"One day, they put me at the workbench on which Merab was working in the second shift. I saw that there were incorrectly assembled, broken parts lying separately. Merab was making these details in reverse and they were no longer useful. For making these details, they gave us some money, which we used to buy food at the prison store. Merab was doing it on purpose. When I wrote to him, why are you doing this, he wrote to me: "Brother, Avto, these scumbags are bringing our details to the Sverdlovsk military factory, and they are deliberately making us participate in the strengthening of the Soviet military power. After that, I will do it all the time, I didn't know until now". Of course, after that, I also started spoiling these details."

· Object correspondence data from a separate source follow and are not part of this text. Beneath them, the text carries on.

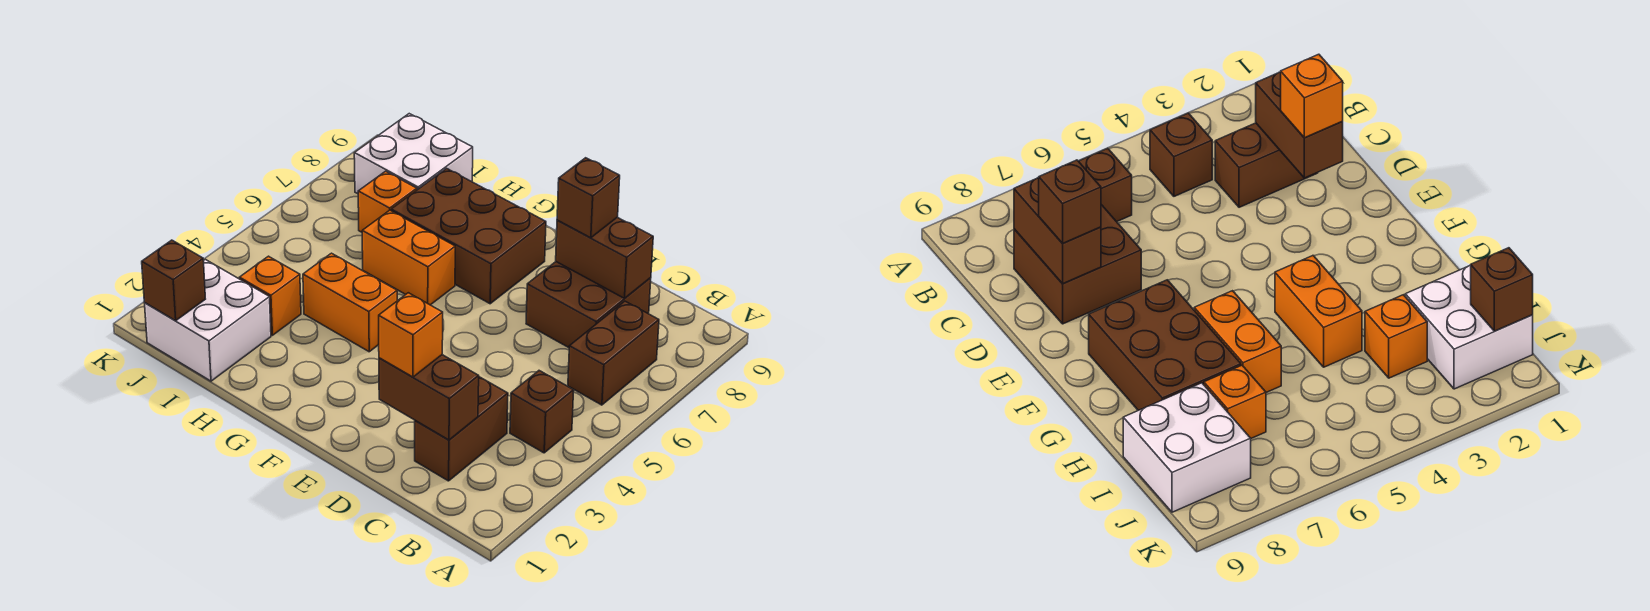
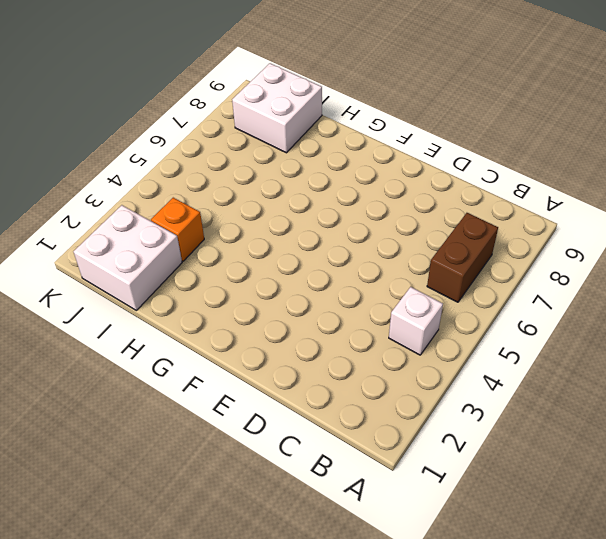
white brick B4 level 1 -> brown brick B4 level 1
none -> brown brick C2:C3 level 1
none -> brown brick C7:D8 level 1
none -> brown brick F7:H8 level 1

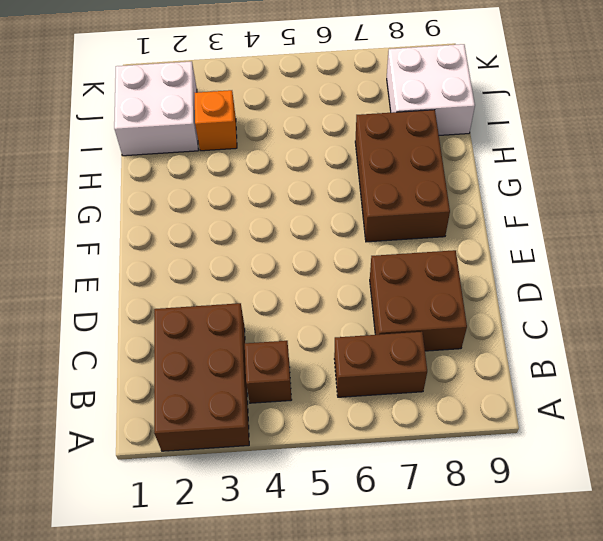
brown brick A2:C3 level 1 -> brown brick C2:C3 level 1
none -> orange brick G4:H4 level 1
none -> orange brick G6:H6 level 1
none -> orange brick I7 level 1

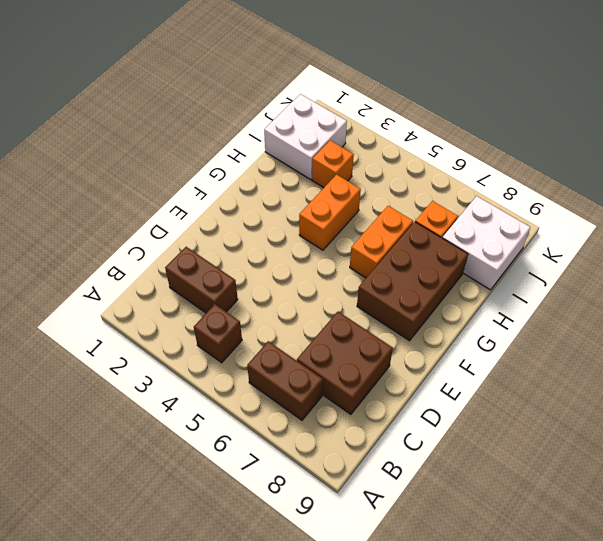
none -> brown brick C2:D2 level 2
none -> brown brick C8:D8 level 2
none -> brown brick J1 level 2

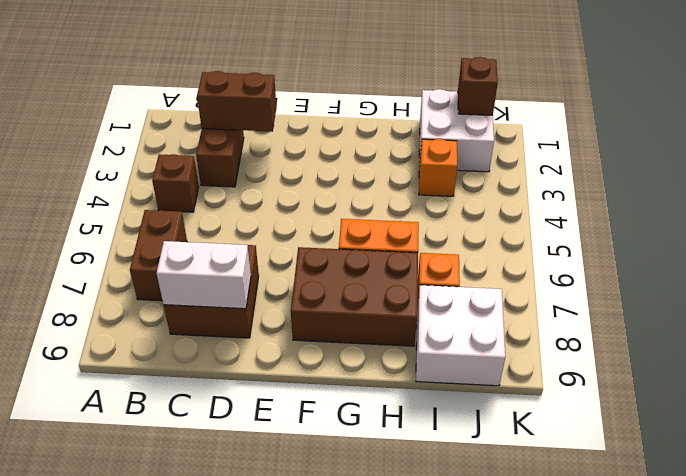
white brick C8:D8 level 2 -> brown brick C8:D8 level 2
none -> orange brick G4:H4 level 1
none -> orange brick D2 level 3
none -> brown brick D8 level 3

“When they put me in Novosibirsk prison, they put me in a cell where it was terribly cold. It was April, but even in April it is winter there. I asked for a piece of paper and a pencil and wrote a letter to be transferred to a normal cell. After a while, they brought me to the office, where two people were sitting. One deputy was writing something, and the other was drunk. The drunk started swearing at me, I was silent, what should I answer. This made him more angry, he took a big stick and started beating me, hitting me on the back several times. And then the other one, who was writing, stopped and scolded him, pretending to help me. After that I was transferred to another cell. The funny thing was that I was taken to a cell in which it was terribly hot. You didn't want the cold, now you have to bear the heat. I prefer heat to cold and I put up with it. Then they took me to another prison. That was the only time they physically touched me.”
“Of course we heard [about the Prague Spring], but to make any statement about it then was simply unimaginable, you couldn't speak out loud. The only one was Solzhenitsin, the author of "Gulag Archipelago", who also appeared later. At that time, Sakharov was not even seen, because there was no dissident movement, so I cannot say that there was a great response. Of course, there was an opinion among the people that what happened was terrible, and everyone around me was in solidarity with the Czechs and expressed sympathy, as much as it was possible in Georgia at that time.”

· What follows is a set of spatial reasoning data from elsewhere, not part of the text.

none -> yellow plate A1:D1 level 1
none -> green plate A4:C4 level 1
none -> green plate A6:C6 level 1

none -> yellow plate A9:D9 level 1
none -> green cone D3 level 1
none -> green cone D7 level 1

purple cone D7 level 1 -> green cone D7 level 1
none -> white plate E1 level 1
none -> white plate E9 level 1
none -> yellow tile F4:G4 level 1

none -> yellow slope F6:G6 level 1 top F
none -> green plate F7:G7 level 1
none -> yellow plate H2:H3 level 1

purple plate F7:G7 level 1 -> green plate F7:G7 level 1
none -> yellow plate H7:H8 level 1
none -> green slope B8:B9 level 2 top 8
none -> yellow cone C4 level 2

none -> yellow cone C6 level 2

“[When Stalin died], like everyone else, I cried - we lost our father. Ioseb Noneshvili even dedicated an amazing poem to him. This poem was read by famous actors and everyone shed tears - this was the country. [Three years later, when the demonstrations happened] we went out and shouted, now I laugh: "Lenin-Stalin, Lenin-Stalin." By this we wanted to say that Stalin was not a small figure and if Lenin was great, so was Stalin. These two were equally great for us, and we hated Khrushchev. I was 15 years old then. When the tragedy happened, I was not there, my sister barely managed to survive.”
“My ideological change happened in the family of my friend Romanoz Peradze. Romanoz was St. Grigol Peradze's nephew and I was often in his family. His father was hostile to the Soviet Union, as he and his brothers fought together at Kojori against the 11th Army, and he lost his leg in that battle. He not only could not stand the Soviet Union, he was also a very patriotic person. This was the period, in the late 50s, when my generation and the whole of Georgia were convinced that the Soviet Union was a strong union, a fraternal union, it was bound by the great Russian people, and we thought it should be like that - that was the psychology then. It was from him that I learned for the first time that this is not the case at all, that Georgia has the right to be independent, has always been independent and should be independent.”
Avtandil Imnadze, born on October 15, 1940, in Tbilisi, Georgia, is a distinguished Georgian dissident, politician, and director. During the 1970s, he fearlessly co-founded an illegal underground group, dedicated to challenging the oppressive Soviet regime through anti-Soviet and anti-Communist activities. As a result of his actions, he faced arrest and endured four years of hardship in the Perm prison camp, followed by an additional year of exile in Chumikan, Khabarovsk Krai.
After graduating from school, Avtandil entered the Technical University of Georgia in Tbilisi, from where he was taken to the Kyiv Aviation Institute, where he spent 3 years. After returning to Georgia, he continued his studies at the Technical University and became a geologist, but he worked in this field for a total of 4 years and then switched to directing. During his years at the Technical University of Georgia, he created the university theater and then he entered the Shota Rustaveli Theatre and Film University.
It was Avtandil‘s idea to hold a massive protest on April 14, 1978 in response to an attempt by the Soviet government to change the constitutional status of languages in Georgia. This greatly angered the KGB, and in just a few days, Avtandil was arrested. After returning from exile, he was an active member of the National Liberation Movement of Georgia and later, on April 9, 1991, he signed the Act on the Restoration of State Independence of Georgia.